Advice to an early-career DevOps engineer

This week I was asked a really fundamental question and I totally flunked. I didn't grasp its importance and here is my attempt to correct that mistake:

What advice would you give to an early-career DevOps?

I had been engrossed in writing automation scripts that morning, I naturally started thinking about the nuts and bolts of development and ended up pigeonholing the question into a very narrow scenario. It took me a while but I came up with a better answer:

Think of your code in its context

If you come from a developer background as I do, you may agree that we often feel at home in the boundaries of our IDE, Shell, and repos and fixate in details such as: Is my code easy to read? Can I write this as a one-liner? Is my program thread-safe? and of course, Are my tests passing? – These are important considerations but are insufficient. The days of throwing our code across the wall are long gone and shift-left security thinking is here to stay. Tactical thinking (and even strategical) about our code is necessary. It all sounds good, right? but what does "think of our code in context" actually mean? Let me explain...

Defense in depth

It's a widely studied concept in the Information Security community that has its roots in military strategy. In a nutshell, it proposes that a layered approach to security is more effective than any individual protection we can put in place. Leaving aside network and data security, this approach is highly relevant to developing cloud software.

As we smash monolithic applications, it is easy to think that our software is more secure, better provisioned, and more resilient than before. After all, there isn't a single point of failure and large tightly-coupled code bases are brittle. In reality, we need to adopt security from the moment we write the code and push it to the instant we deploy and beyond. An effective cloud security posture includes infrastructure protection, monitoring, remediation, and security invariants all while allowing fluid operations and keeping an eye on regulations and compliance. Yikes!

What is your code's Context?

Regardless of the size of the team you are working on, your code is your responsibility during its whole lifetime. Yes, there are different other roles and members and trust is of the essence but an early security mindset truly goes a long way.

So we need to ask a new whole set of questions, if we think of even a straightforward lambda function or microservice. What are the inputs, is it an API? you better sanitize that payload. What npm libraries are you using? You probably want to run a dependency scanner before committing that, code coverage is nice but did you remember setting MFA in your Github account?
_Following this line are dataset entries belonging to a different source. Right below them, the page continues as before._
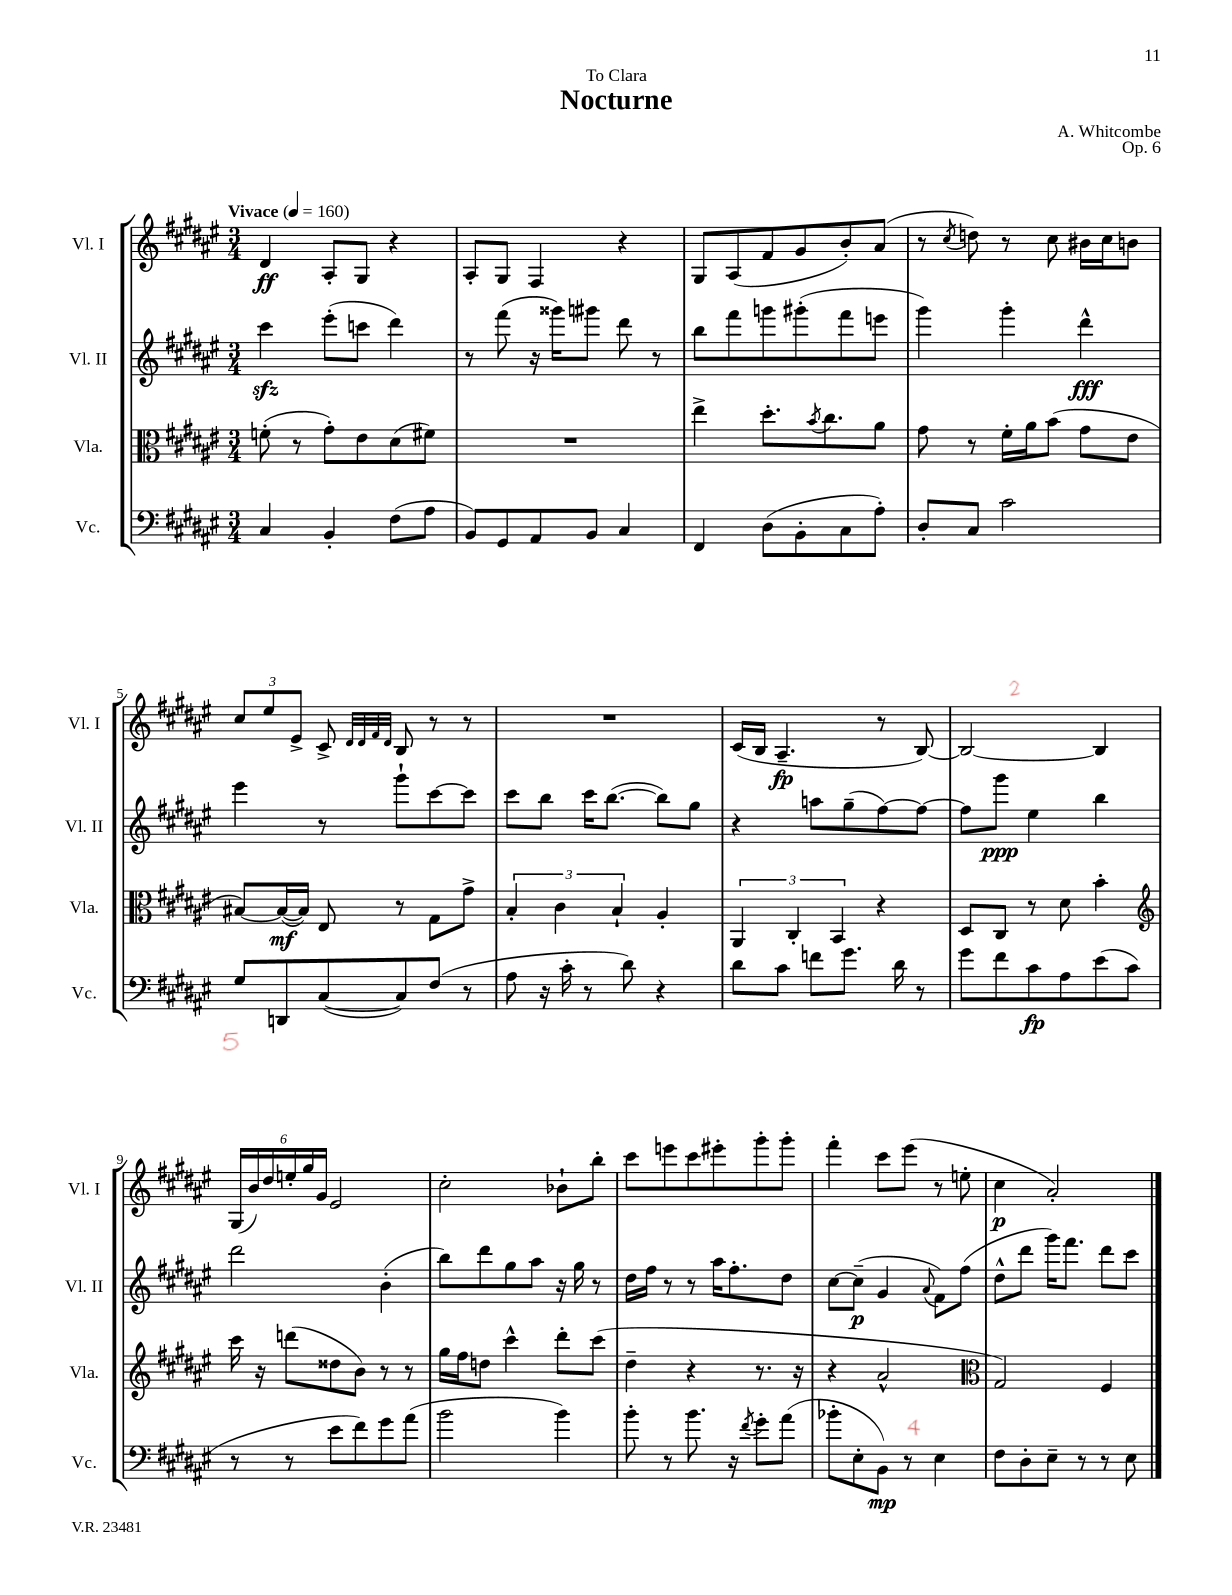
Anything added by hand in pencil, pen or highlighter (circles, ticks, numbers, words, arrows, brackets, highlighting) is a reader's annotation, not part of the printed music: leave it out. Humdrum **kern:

**kern	**kern	**kern	**kern
*staff4	*staff3	*staff2	*staff1
*clefF4	*clefC3	*clefG2	*clefG2
*k[f#c#g#d#a#e#]	*k[f#c#g#d#a#e#]	*k[f#c#g#d#a#e#]	*k[f#c#g#d#a#e#]
*M3/4	*M3/4	*M3/4	*M3/4
*MM160	*MM160	*MM160	*MM160
4C#	(8f'	4ccc#	4d#
.	8r	.	.
4BB'	8g#')	(8eee#'	8A#'
.	8e#	8ccc	8G#
(8F#	(8d#	4ddd#)	4r
8A#	8f#)	.	.
=	=	=	=
8BB)	2.r	8r	8A#'
8GG#	.	(8fff#	8G#
8AA#	.	16r	4F#
.	.	16ggg##)	.
8BB	.	8ggg#	.
4C#	.	8ddd#	4r
.	.	8r	.
=	=	=	=
4FF#	4ee#^	8bb	8G#
.	.	8fff#	(8A#
(8D#	8.dd#'	8ggg	8f#
8BB'	.	(8ggg#'	8g#
.	8qb	.	.
.	8.cc#	.	.
8C#	.	8fff#	8b')
8A#')	8a#	8eee	(8a#
=	=	=	=
8D#'	8g#	4ggg#)	8r
.	.	.	8qcc#
8C#	8r	.	8dd)
2c#	16f#'	4ggg#'	8r
.	16a#	.	.
.	(8b	.	8cc#
.	8g#	4ddd#^^	16b#
.	.	.	16cc#
.	8e#	.	8b
=	=	=	=
8G#	[8B#)	4eee#	12cc#
.	.	.	12ee#
8DD	(16B#_	.	.
.	.	.	12e#^
.	16B#])	.	.
([8C#	8E#	8r	8c#^
.	.	.	32qqd#
.	.	.	32qqd#
.	.	.	32qqf#
.	.	.	32qqd#
8C#])	8r	8ggg#`	8B
(8F#	8G#	[8ccc#	8r
8r	8g#^	8ccc#]	8r
=	=	=	=
8A#	6B'	8ccc#	2.r
16r	.	8bb	.
.	6c#	.	.
16c#'	.	.	.
8r	.	16ccc#	.
.	.	([8.bb	.
.	6B`	.	.
8d#)	.	.	.
4r	4A#'	8bb])	.
.	.	8gg#	.
=	=	=	=
8d#	6AA#	4r	(16c#
.	.	.	16B
8c#	.	.	4.A#~
.	6C#'	.	.
8f	.	8aa	.
.	6BB	.	.
8.g#	.	(8gg#~	.
.	4r	[8ff#)	8r
16d#	.	.	.
8r	.	8ff#_	[8B)
=	=	=	=
8g#	8D#	8ff#]	2B_
8f#	8C#	8ggg#	.
8c#	8r	4ee#	.
8A#	8d#	.	.
(8e#	4b'	4bb	4B]
8c#	.	.	.
=	=	=	=
*	*clefG2	*	*
8r	16ccc#	2ddd#	(24G#
.	.	.	24b)
.	16r	.	.
.	.	.	24dd#
8r	(8ddd	.	24ee'
.	.	.	24gg#
.	.	.	24g#
8e#	8dd##	.	2e#
8f#)	8b)	.	.
8g#	8r	(4b'	.
(8a#	8r	.	.
=	=	=	=
2b	16gg#	8bb)	2cc#'
.	16ff#	.	.
.	8dd	8ddd#	.
.	4ccc#^^	8gg#	.
.	.	8aa#	.
4b)	8ddd#'	16r	8b-`
.	.	16gg#	.
.	(8ccc#	8r	8bb'
=	=	=	=
8b'	4dd#~	16dd#	8ccc#
.	.	16ff#	.
8r	.	8r	8eee
8.b	4r	8r	8ccc#
.	.	16aa#	8eee#'
16r	.	8.ff#'	.
8qf#	.	.	.
8g#'	8.r	.	8ggg#'
(8a#	.	8dd#	8ggg#'
.	16r	.	.
=	=	=	=
8b-'	4r	[8cc#	4fff#'
8E#'	.	(8cc#~]	.
8BB)	2a#^^	4g#	8ccc#
8r	.	.	(8eee#
.	.	8qqa#	.
4E#	.	8f#)	8r
.	.	(8ff#	8ee'
=	=	=	=
*	*clefC3	*	*
8F#	2G#)	8dd#^^	4cc#
8D#'	.	8ddd#	.
8E#~	.	16ggg#)	2a#')
.	.	8.fff#	.
8r	.	.	.
8r	4F#	8ddd#	.
8E#	.	8ccc#	.
==	==	==	==
*-	*-	*-	*-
You get the idea, is not only about writing clean and efficient code.

Our code has already broken free from the monolith and we tend to believe that automation and managed platforms are strong guarantees but the shared responsibility model only takes us so far.

I try asking myself some key questions from the start. Where will that code run? Inside a Docker container? Then fewer vulnerabilities could be exploited using a distroless base image and we lose nothing from using them with a multi-stage build. Is our code part of a lambda function? Apply the least privilege principle to its CloudFormation template¹.

Here is another one, Where will that code live and be maintained? What container registry are you using and what guarantees your image won't be tampered with. Lambda functions are extremely easy to deploy, this also means that a mistake can be easily introduced into production, but there is hope if your setup includes blue/green deployments, bake times, and alarms.

Going a step further, What's your code interacting with? A misconfigured Kubernetes service can expose our cluster or an outdated package in a python web function could have serious consequences. These are easy to fix, but not as easy to maintain. These are the questions that describe our program's context.

As we move towards easier models to deploy complex infrastructure (see Helm charts, serverless pipelines, GitOps, cloud native integrations, and fully managed services) we tend to believe we can rely on our cloud provider or the latest scanning tool but at the end of the day nothing can replace a more holistic view of that line of code.